• **Task A**
Repeat the newsletter passage below word for word.

In this issue, Monica Parker invites us to experience the wonder of our surroundings; Esme Banks-Marr argues for a rethink of the way we talk about obsolescence; Jo Knight asks whether modish design and new materials are genuinely sustainable; Dave Cook looks at the local backlash to digital nomads; I round up some of the latest thinking on AI; Chris Kane and Simone Fenton-Jarvis share some thoughts; Anna King pays tribute to Tony Brown who died recently; and we explore the ways in which English words often fail to capture some important ideas about life the universe and everything. And of course there’s much more.

That includes a bonus issue of Works Magazine, bound-in, focussing on Clerkenwell Design Week.

Please subscribe here. Check out back issues here. And show some love for Works magazine here.

 

Leader

There’s nowhere near enough talk about our base instincts in the Great Workplace Conversation. Objectively speaking, we remain relatively highly evolved, communal and intelligent primates. And so we are driven by things we like to admit to – love, empathy and the Golden Rule. But also things we don’t care to admit to in quite the same way – status, jealousy and self-interest.

Often these two facets of our nature get tangled up. We will act out empathy to heighten our status amongst peers. And often we ascribe to others noble motives that may be rooted in something ignoble. As La Rochefoucald wrote:
“Great and brilliant deeds that dazzle the onlooker are depicted by strategists as the result of great plans, whereas they are usually the result of temperament and passion. So, the war between Augustus and Antony, which is ascribed to their ambition to gain mastery of the world, may merely have been due to jealousy.”

• **Data for processing**
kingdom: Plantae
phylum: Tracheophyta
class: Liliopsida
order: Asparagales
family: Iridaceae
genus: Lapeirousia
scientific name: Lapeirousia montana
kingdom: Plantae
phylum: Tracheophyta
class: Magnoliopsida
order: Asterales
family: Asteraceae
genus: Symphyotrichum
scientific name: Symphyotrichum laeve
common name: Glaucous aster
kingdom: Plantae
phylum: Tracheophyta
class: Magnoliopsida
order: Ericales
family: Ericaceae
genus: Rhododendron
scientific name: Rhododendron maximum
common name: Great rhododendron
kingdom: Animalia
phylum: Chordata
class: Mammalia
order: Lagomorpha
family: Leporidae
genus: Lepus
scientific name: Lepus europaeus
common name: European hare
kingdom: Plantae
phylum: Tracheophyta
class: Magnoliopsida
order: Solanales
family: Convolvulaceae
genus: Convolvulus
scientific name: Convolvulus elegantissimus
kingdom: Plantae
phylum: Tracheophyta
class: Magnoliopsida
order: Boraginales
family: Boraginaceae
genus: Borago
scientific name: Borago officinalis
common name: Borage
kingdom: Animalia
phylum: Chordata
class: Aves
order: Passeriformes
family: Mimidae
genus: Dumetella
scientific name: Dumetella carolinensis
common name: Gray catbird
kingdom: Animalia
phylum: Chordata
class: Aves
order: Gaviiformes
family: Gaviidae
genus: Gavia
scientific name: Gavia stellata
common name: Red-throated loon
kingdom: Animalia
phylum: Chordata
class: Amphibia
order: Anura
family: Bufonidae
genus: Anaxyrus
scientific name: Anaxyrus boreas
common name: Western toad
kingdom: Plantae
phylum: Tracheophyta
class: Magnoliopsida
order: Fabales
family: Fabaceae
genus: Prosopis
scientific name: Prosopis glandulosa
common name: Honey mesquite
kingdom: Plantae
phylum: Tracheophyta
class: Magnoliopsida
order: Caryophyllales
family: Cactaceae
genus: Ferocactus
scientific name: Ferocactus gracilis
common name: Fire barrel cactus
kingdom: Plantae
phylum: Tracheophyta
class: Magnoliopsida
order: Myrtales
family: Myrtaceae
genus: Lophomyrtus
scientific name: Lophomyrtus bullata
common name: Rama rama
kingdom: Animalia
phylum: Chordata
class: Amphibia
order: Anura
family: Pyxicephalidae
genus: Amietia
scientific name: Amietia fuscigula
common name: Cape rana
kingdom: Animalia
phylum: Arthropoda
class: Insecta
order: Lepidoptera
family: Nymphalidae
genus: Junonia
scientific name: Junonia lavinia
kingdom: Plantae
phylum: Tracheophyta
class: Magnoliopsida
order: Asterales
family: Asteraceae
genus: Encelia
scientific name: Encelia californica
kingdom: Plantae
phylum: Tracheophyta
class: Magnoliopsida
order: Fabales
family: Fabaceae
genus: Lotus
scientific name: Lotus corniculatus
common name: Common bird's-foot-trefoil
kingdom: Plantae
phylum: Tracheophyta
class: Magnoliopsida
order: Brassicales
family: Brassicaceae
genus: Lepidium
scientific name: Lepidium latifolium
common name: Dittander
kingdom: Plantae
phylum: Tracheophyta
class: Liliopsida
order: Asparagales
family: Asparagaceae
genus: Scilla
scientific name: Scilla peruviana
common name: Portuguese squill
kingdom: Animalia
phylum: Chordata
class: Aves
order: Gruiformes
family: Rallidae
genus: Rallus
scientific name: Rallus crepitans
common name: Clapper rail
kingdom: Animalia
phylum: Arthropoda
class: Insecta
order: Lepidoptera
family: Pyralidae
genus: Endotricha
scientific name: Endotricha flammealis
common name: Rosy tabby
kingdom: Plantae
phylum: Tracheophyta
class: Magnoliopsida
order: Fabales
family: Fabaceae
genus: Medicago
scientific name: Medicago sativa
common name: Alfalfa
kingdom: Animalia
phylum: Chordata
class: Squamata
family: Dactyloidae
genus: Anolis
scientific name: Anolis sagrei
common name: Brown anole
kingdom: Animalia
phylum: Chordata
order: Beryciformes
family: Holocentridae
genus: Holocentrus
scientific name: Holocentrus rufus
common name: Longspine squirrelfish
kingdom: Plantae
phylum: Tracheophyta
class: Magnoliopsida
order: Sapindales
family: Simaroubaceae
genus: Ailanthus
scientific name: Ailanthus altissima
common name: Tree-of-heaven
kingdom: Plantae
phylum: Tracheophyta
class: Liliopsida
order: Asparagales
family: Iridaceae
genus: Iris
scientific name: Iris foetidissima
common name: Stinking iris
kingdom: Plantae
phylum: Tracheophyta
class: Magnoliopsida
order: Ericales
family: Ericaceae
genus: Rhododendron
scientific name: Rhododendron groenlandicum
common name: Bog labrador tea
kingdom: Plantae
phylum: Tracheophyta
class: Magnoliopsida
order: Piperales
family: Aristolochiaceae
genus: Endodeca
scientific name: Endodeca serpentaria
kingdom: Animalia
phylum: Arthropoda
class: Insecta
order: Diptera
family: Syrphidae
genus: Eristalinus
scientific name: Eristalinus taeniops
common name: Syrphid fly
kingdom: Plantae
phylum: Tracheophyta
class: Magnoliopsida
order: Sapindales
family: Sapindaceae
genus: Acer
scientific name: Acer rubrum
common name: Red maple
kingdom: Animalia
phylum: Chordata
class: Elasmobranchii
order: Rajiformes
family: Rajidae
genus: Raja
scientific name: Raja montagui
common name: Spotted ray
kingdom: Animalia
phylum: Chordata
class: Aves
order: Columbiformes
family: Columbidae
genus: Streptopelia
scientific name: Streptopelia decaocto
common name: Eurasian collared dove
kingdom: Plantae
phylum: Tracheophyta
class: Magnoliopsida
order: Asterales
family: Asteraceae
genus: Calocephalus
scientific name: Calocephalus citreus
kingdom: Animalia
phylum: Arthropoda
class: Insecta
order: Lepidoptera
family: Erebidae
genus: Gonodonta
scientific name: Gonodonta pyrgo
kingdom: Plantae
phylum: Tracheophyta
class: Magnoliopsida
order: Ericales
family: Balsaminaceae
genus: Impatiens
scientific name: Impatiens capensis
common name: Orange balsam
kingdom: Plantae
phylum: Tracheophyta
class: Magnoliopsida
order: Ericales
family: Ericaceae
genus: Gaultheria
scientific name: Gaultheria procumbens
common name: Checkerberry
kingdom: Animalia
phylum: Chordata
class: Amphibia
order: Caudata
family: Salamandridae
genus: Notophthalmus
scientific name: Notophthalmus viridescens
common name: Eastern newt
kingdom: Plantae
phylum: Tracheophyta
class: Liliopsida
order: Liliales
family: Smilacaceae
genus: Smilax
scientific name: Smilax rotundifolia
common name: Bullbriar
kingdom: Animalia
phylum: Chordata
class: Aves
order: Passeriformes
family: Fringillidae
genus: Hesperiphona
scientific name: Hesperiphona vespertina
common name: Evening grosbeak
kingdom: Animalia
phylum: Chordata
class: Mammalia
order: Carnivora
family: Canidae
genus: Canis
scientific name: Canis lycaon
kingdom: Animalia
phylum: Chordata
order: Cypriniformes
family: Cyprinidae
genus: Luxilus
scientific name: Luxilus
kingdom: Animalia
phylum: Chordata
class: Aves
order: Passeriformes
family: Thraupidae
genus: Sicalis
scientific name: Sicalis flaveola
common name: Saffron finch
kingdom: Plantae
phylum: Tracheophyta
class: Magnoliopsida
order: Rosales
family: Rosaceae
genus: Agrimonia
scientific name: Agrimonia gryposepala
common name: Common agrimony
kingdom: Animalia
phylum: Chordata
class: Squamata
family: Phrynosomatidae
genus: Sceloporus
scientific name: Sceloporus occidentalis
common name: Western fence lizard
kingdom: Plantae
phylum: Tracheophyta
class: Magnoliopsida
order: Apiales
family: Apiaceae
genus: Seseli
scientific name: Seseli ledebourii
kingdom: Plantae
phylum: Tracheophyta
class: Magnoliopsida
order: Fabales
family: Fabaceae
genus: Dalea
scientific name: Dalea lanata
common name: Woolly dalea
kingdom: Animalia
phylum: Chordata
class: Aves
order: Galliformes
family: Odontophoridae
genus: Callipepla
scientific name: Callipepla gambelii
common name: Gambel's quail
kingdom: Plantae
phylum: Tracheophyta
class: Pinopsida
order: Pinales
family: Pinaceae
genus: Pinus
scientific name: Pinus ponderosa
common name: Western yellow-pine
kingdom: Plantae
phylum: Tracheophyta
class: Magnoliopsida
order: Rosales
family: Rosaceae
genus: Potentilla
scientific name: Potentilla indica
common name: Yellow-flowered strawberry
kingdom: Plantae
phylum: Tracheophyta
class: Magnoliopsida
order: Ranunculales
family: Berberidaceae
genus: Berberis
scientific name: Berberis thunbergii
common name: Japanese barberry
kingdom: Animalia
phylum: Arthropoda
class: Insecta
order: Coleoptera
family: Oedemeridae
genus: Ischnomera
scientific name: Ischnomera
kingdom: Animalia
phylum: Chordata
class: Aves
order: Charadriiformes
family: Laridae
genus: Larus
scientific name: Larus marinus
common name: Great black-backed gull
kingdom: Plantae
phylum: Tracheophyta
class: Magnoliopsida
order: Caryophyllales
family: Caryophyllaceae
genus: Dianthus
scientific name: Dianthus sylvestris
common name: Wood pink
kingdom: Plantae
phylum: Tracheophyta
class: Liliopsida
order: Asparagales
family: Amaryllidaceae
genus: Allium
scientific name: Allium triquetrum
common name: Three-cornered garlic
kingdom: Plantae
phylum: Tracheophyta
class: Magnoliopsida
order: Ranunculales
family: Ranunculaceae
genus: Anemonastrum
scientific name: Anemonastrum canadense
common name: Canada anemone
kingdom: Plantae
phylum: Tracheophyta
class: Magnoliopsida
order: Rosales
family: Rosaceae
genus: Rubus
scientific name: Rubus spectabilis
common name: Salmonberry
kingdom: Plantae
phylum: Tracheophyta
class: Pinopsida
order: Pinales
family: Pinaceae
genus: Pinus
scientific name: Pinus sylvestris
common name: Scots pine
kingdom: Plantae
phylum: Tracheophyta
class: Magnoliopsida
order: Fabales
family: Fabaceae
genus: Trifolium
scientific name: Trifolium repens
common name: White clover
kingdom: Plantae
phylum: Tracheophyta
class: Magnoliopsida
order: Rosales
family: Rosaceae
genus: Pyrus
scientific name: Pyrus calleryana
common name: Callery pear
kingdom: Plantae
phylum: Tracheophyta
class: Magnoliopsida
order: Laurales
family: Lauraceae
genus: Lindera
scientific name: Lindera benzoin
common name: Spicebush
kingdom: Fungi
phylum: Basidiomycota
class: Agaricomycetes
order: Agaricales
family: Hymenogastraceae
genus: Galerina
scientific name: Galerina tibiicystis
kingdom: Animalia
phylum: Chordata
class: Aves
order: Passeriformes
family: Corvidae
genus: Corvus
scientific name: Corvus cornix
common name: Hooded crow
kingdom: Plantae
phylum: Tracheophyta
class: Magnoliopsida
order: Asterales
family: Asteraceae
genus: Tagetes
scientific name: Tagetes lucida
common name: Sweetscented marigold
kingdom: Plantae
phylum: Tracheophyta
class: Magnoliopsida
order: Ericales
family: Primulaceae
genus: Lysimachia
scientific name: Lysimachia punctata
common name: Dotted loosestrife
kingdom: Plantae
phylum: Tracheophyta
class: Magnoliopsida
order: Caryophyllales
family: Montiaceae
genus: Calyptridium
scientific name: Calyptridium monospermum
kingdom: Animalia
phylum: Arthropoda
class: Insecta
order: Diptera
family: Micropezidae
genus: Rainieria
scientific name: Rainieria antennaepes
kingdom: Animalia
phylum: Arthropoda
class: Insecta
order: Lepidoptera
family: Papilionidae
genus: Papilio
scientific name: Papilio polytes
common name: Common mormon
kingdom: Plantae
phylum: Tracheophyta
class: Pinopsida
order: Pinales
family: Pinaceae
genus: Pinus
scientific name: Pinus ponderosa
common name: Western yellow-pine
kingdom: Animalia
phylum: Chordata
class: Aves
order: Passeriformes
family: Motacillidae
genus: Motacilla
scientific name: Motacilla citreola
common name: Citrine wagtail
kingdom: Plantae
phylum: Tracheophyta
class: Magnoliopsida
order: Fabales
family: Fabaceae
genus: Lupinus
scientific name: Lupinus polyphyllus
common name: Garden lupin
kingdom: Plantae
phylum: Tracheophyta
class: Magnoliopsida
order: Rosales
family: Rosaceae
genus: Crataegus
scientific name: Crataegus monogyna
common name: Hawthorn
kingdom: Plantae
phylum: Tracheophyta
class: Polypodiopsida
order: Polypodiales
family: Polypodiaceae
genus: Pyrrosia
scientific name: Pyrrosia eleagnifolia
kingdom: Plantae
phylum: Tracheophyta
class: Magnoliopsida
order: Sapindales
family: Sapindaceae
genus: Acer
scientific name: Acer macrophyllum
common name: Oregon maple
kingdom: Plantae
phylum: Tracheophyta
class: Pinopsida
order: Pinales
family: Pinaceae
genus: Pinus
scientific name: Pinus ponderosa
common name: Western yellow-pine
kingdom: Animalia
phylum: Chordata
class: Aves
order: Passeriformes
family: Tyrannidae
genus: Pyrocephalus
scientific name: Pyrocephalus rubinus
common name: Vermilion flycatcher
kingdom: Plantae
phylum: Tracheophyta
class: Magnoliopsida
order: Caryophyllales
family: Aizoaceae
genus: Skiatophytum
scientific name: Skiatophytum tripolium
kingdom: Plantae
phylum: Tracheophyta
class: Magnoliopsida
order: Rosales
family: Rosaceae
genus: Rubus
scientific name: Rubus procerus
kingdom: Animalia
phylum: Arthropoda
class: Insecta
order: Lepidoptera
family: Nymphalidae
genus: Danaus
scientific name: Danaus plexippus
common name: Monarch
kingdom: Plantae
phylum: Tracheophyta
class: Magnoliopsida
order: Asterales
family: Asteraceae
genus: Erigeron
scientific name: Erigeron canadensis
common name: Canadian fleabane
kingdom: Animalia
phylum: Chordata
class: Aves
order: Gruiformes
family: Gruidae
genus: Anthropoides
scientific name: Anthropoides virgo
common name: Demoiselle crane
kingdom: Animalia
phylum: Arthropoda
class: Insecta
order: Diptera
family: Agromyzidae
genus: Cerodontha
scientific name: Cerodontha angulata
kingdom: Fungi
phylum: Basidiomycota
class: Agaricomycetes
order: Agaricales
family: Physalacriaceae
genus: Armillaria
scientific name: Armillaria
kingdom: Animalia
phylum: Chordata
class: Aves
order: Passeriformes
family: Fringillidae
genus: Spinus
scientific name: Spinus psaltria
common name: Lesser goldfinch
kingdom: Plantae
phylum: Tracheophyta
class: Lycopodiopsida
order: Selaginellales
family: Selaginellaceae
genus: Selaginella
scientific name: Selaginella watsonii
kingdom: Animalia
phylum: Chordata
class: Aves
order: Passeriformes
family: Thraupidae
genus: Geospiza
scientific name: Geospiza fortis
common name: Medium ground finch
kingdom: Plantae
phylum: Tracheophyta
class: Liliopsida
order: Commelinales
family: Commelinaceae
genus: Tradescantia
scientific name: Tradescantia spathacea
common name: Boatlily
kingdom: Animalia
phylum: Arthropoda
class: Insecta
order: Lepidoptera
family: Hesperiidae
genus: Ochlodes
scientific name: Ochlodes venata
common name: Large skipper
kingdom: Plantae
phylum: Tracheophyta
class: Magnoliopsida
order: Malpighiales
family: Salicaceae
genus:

• **Task B**
Express the stretch of the records above, from their first line through the line containing "genus: Symphyotrichum", as a Markdown table with a "No." column for the row number and a "Record line" column for the line itself. Leave out blank lines.

• **Task answer A**
In this issue, Monica Parker invites us to experience the wonder of our surroundings; Esme Banks-Marr argues for a rethink of the way we talk about obsolescence; Jo Knight asks whether modish design and new materials are genuinely sustainable; Dave Cook looks at the local backlash to digital nomads; I round up some of the latest thinking on AI; Chris Kane and Simone Fenton-Jarvis share some thoughts; Anna King pays tribute to Tony Brown who died recently; and we explore the ways in which English words often fail to capture some important ideas about life the universe and everything. And of course there’s much more.

That includes a bonus issue of Works Magazine, bound-in, focussing on Clerkenwell Design Week.

Please subscribe here. Check out back issues here. And show some love for Works magazine here.

 

Leader

There’s nowhere near enough talk about our base instincts in the Great Workplace Conversation. Objectively speaking, we remain relatively highly evolved, communal and intelligent primates. And so we are driven by things we like to admit to – love, empathy and the Golden Rule. But also things we don’t care to admit to in quite the same way – status, jealousy and self-interest.

Often these two facets of our nature get tangled up. We will act out empathy to heighten our status amongst peers. And often we ascribe to others noble motives that may be rooted in something ignoble. As La Rochefoucald wrote:
“Great and brilliant deeds that dazzle the onlooker are depicted by strategists as the result of great plans, whereas they are usually the result of temperament and passion. So, the war between Augustus and Antony, which is ascribed to their ambition to gain mastery of the world, may merely have been due to jealousy.”

• **Task answer B**
| No. | Record line |
|---|---|
| 1 | kingdom: Plantae |
| 2 | phylum: Tracheophyta |
| 3 | class: Liliopsida |
| 4 | order: Asparagales |
| 5 | family: Iridaceae |
| 6 | genus: Lapeirousia |
| 7 | scientific name: Lapeirousia montana |
| 8 | kingdom: Plantae |
| 9 | phylum: Tracheophyta |
| 10 | class: Magnoliopsida |
| 11 | order: Asterales |
| 12 | family: Asteraceae |
| 13 | genus: Symphyotrichum |